We do admit that we like to have a priest in the family—what Irish mother but will cherish this hope in her bosom for at least one of her sons, or that one of the daughters of the house will become the spouse of Christ? Not, however, from such an unworthy motive as to be considered respectable, but from the pure motive of serving Almighty God.

The Workhouse Ward gives you nothing more edifying than the picture of two hateful old men snarling at each other in a truly disgusting manner.

Coats gives the picture of two seedy, down-at-elbows editors, who, while apparently the best of friends, still are thinking unutterable things of each other.

The Building Fund is a disgusting display of avarice and insincerity. It strikes at the roots of all we hold sacred, and instead of being sincere, religious Catholics, the family is depicted as grasping, miserly creatures, who have no real love for the Church. There is not a redeeming feature in the whole play.

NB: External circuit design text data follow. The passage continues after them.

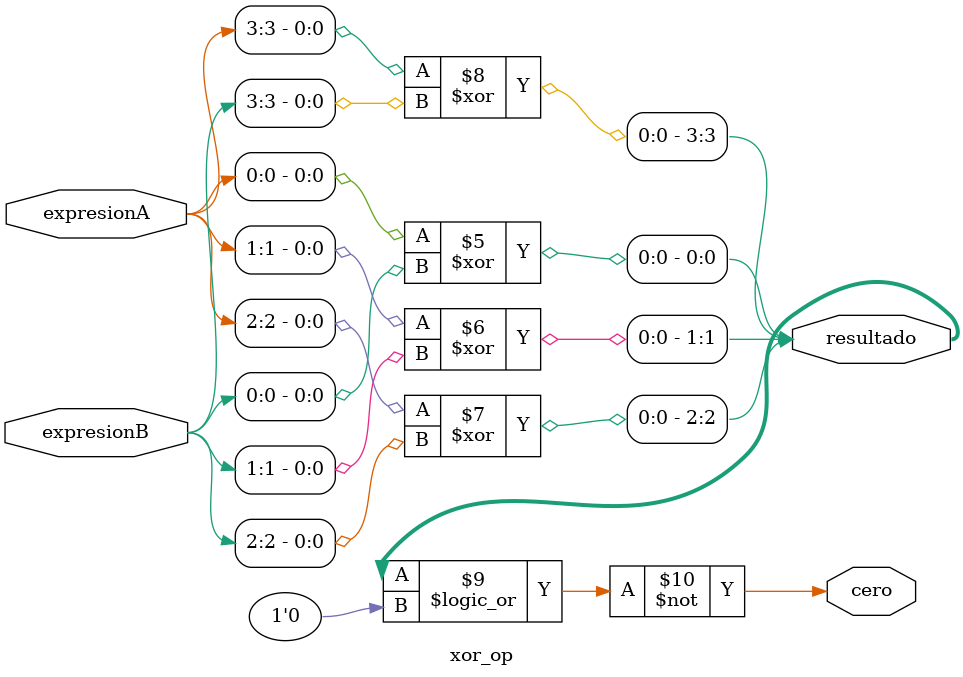
<source format=sv>
module xor_op
	# (parameter M = 4)
	  (expresionA, expresionB, resultado, cero);
  
	input  logic [M-1:0] expresionA;
	input  logic [M-1:0] expresionB;
	
	output logic [M-1:0] resultado;
	output					cero;
	
	always @ (expresionA or expresionB) begin
	
		for (int i = 0; i < $size(expresionA); i++) begin
		
				resultado[i] = expresionA[i] ^ expresionB[i];
		end
		
		cero = ~(resultado || '0);
		
	end
		
endmodule
</source>
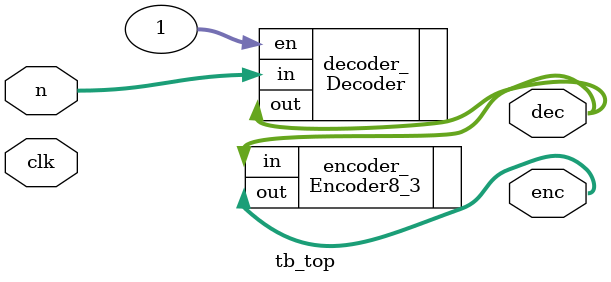
<source format=sv>
/* Decoder TB.
 * Author: Igor Lesik 2020
 *
 *
 *
 *
 */



/* Verilog TB top module.
 *
 * External C-TB drives the inputs and checks the outputs.
 */
module tb_top(
    input  wire          clk,
    input  wire [3-1:0]  n,
    output wire [8-1:0]  dec,
    output wire [3-1:0]  enc
);

Decoder#(.SIZE(3)) decoder_(.in(n), .en(1), .out(dec));

Encoder8_3 encoder_(.in(dec), .out(enc));

endmodule: tb_top

</source>
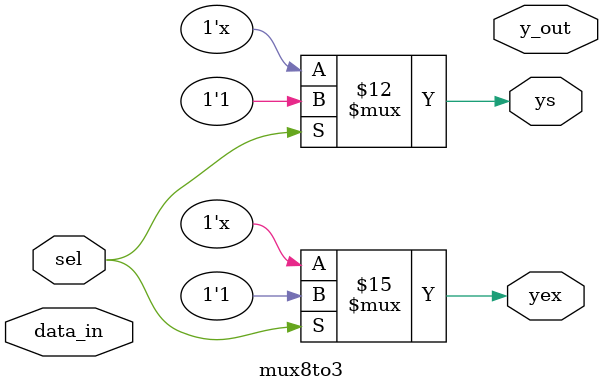
<source format=v>
module mux8to3(data_in,sel,y_out,ys,yex);
	output	[2:0]y_out;
	output	ys,yex;
	input	[7:0]data_in;
	input	sel;
	reg	[2:0] y_out;
	reg	ys,yex;
	always @(data_in or sel)
		if(sel) 
			{data_in,ys,yex} = {3'b111,1'b1,1'b1}; //当s端=0的时候电路处于正常工作状态。
		else 
			begin
				casex(data_in) //casex是允许识别X未确认状态的case语句
				8'b0???????:{data_in,ys,yex} = {3'b000,1'b1,1'b0};//问号操作符无视01
				8'b10??????:{data_in,ys,yex} = {3'b001,1'b1,1'b0}; 
				8'b110?????:{data_in,ys,yex} = {3'b010,1'b1,1'b0}; 
				8'b11110???:{data_in,ys,yex} = {3'b011,1'b1,1'b0}; 
				8'b111110??:{data_in,ys,yex} = {3'b100,1'b1,1'b0}; 
				8'b1111110?:{data_in,ys,yex} = {3'b101,1'b1,1'b0}; 
				8'b11111110:{data_in,ys,yex} = {3'b110,1'b1,1'b0}; 
				8'b11111111:{data_in,ys,yex} = {3'b111,1'b0,1'b1}; //相对完整不需要default
				//yex,ys的改变是用来区分与非正常工作状态的不同
				endcase
			end
endmodule

</source>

Family Failing, to my notion, is the worst of the output. Family Failing, of course, is idleness and all it carries with it. It is a strong witness in favor of that old fallacy, so often repeated by our enemies, that it was not the cruelty of English laws that sent us forth wanderers, but our lazy, idle, shiftless ways. The curtain goes down after the last act of this play on a disgusting spectacle of a lazy uncle snoring asleep on one side of the stage, and his lazy nephew occupying the other side, snoring also.

Kathleen ni Houlihan is beautiful, but every one knows Yeats wrote this before he became a pagan and went astray. His Countess Cathleen, written since then, is a weird thing.[5] One can see he strives after his early ideals, but it is a failure, for who can picture a sincere, devout Catholic lady calmly selling her soul to the devil, even though it is to purchase the souls of her poor dependents. And it is a rather dangerous lesson it teaches to the weak minded, when the angel comes to console the weeping peasantry after the countess dies. Supposedly in damnation, he tells them she is saved, because of the good intention she had in selling her soul to Old Nick.

[5] The first performance of The Countess Cathleen was in 1899; Kathleen ni Houlihan was written in 1902.

The Magnanimous Lover presents the nasty problem play. Of course our humiliation would not be complete without the “problem play.” And the words that this play puts in the mouth of the Irish peasant girl!

My blood boiled as I listened. What on earth do our Irish peasants know about the nasty problems so much affected by certain writers of to-day? American newspaper correspondents have commented from time to time on the chastity of the Irish peasants, and even the hostile ones have marvelled at the complete absence of immorality among them. But what is that to the Irish National (?) dramatists?

It is plain to be seen the self-styled Irish writers affect the present-day style in vogue among French writers. We have seen the result of all this as far as France is concerned. To-day that once proud nation is in a pitiable condition. And so the Abbey crowd would bring about the same undesirable conditions in Ireland if they could. By clever innuendo they would take all the splendid ideals and noble traditions away from the Irish and leave them with nothing high or holy to cling to. But the Abbey butchers will not succeed. They are reckoning without their host. The Irish character is too strong and too noble to be slain by such unworthy methods.